NARA has received electronic files from agencies since the 1970s, mostly data sets from mainframe computers.
Leslie Johnston, NARA’s director of digital preservation, told Federal News Network that the records the agency now receives include geographic information system and statistical data, as well as audio and video files.
Preservation work for electronic records still comes down to risk assessments and deciding how best to keep these records available decades from now. But electronic preservation also comes with its own unique challenges.
“The main issue with electronic records that’s different is that there is over a 50-year time period such a wide range of applications and operating systems and types of computers that have been used to create those records. So obsolescence is actually the big issue for us,” Johnston said in an interview.
The framework builds off NARA’s transfer guidance, which outlines the most sustainable file formats agencies can use to save their permanent records. The framework provides an in-depth analysis of the sustainability of over 500 different files.
Under the way records schedule work in the federal government, agencies tell NARA what types of records they have, including file formats, and how long the agency will need those records for ongoing active business needs.
Based on the business needs, agencies can hold onto records for five years, 15 years or even longer before NARA ever receives them.

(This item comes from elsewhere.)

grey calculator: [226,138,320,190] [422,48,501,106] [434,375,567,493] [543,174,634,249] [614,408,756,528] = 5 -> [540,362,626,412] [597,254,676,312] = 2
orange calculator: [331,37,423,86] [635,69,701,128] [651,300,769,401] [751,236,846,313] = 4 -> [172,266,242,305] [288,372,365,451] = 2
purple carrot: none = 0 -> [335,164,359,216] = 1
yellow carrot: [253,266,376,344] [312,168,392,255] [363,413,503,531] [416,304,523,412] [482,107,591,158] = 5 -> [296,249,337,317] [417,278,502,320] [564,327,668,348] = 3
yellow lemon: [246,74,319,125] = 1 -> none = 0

“In terms of software, five years isn’t a long time. But 10 years, 15 years, 20 years, 25 years can be a long time,” Johnston said. “Releasing something like this digital preservation framework that can help an agency look at what it’s maintaining in its records management program to say, ‘This is a format that we regularly use, that could potentially be at risk, let’s make sure that we’re looking at not just the media it’s stored on but what format we’re storing it in.’”
NARA received dozens of comments on the framework during the public comment period that ended last November. Johnston said those comments helped NARA build guidance for statistical data and e-book file types.

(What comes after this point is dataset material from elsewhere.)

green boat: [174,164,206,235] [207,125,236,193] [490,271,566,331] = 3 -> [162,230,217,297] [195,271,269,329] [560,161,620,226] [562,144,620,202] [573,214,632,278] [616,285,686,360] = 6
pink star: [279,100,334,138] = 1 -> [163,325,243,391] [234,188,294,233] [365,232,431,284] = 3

The variety of file formats archivists now encounter also requires a greater familiarity with technology. Library and information science schools, for example, now teach the concept of digital curation and how archivists should approach geospatial data or when email records move to the cloud.
“Records managers are having to become not just archivists and records managers, but technology specialists as well, and that’s a transition that can’t happen and doesn’t happen overnight,” Johnston said.

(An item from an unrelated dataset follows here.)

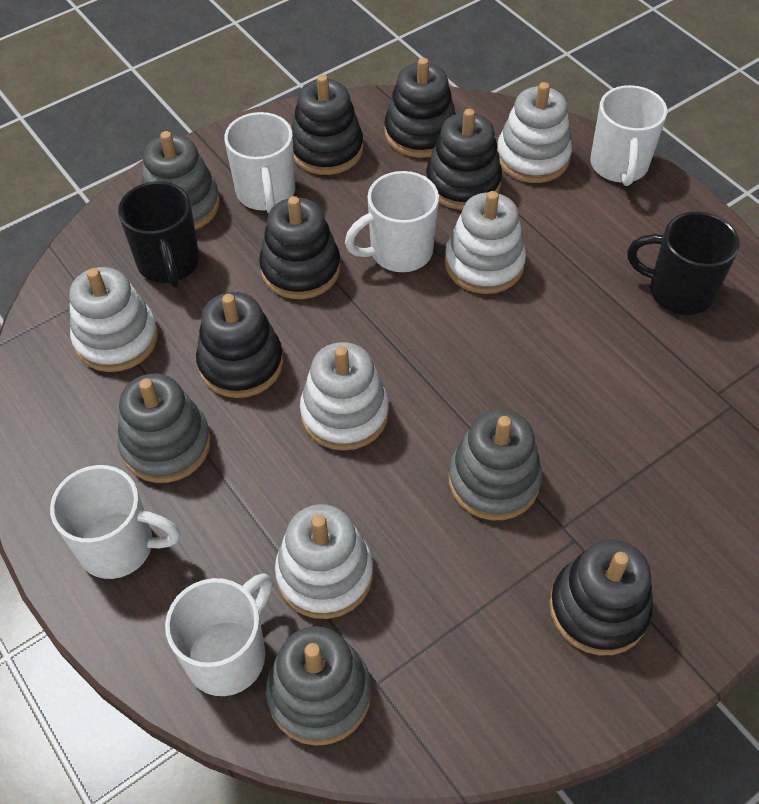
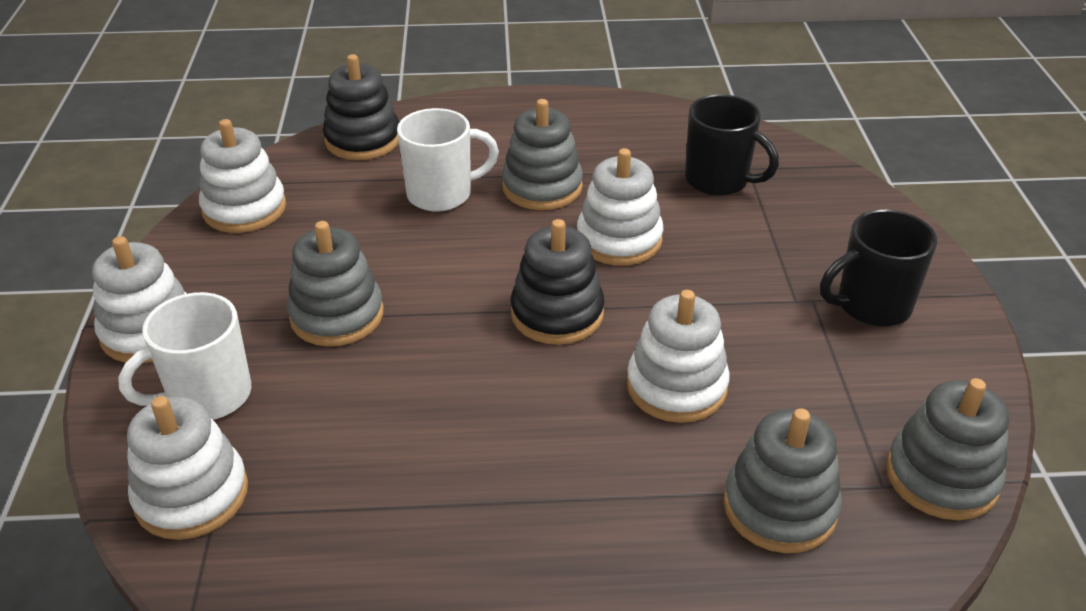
black stacking toy: [196,292,283,398] [259,196,341,299] [292,74,363,175] [384,58,456,158] [426,109,502,210] [549,539,653,655] = 6 -> [323,54,399,160] [511,219,605,345] = 2
white mug: [50,465,180,579] [165,573,272,696] [224,112,295,213] [345,171,439,272] [590,85,667,186] = 5 -> [118,292,251,420] [397,108,499,212] = 2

In addition to handling more complex records, Johnston said federal archivists used to pulling records from on-premises computers and servers are more accustomed to working with records in content management systems or located on vendor-hosted systems.
Emerging technology has also made some preservation work easier. In moving to the cloud, NARA has its digital catalog replicated in data centers across the country. Johnston said having digital backups is key.
“Someone recently asked me about risks, and they said, ‘The risks to archival records used to be water, fire and insects. And what are the risks now?’ And I said, ‘Well, water, fire and insects,’ because it may be the cloud, but it’s still a physical computer sitting somewhere in a data center, and the same physical risks are true for computing equipment as they are for anything else,” she said.
NARA also moved to the cloud in part because other agencies had already begun the migration. As for the next steps, Johnston said NARA is developing ways to transfer records from an agency’s cloud to its own.
“Being able to work with the records where they are, rather than constantly copying and moving the files reduces risk, because every time you pick up a file, make a copy and move it somewhere, there’s always more risk associated with it.”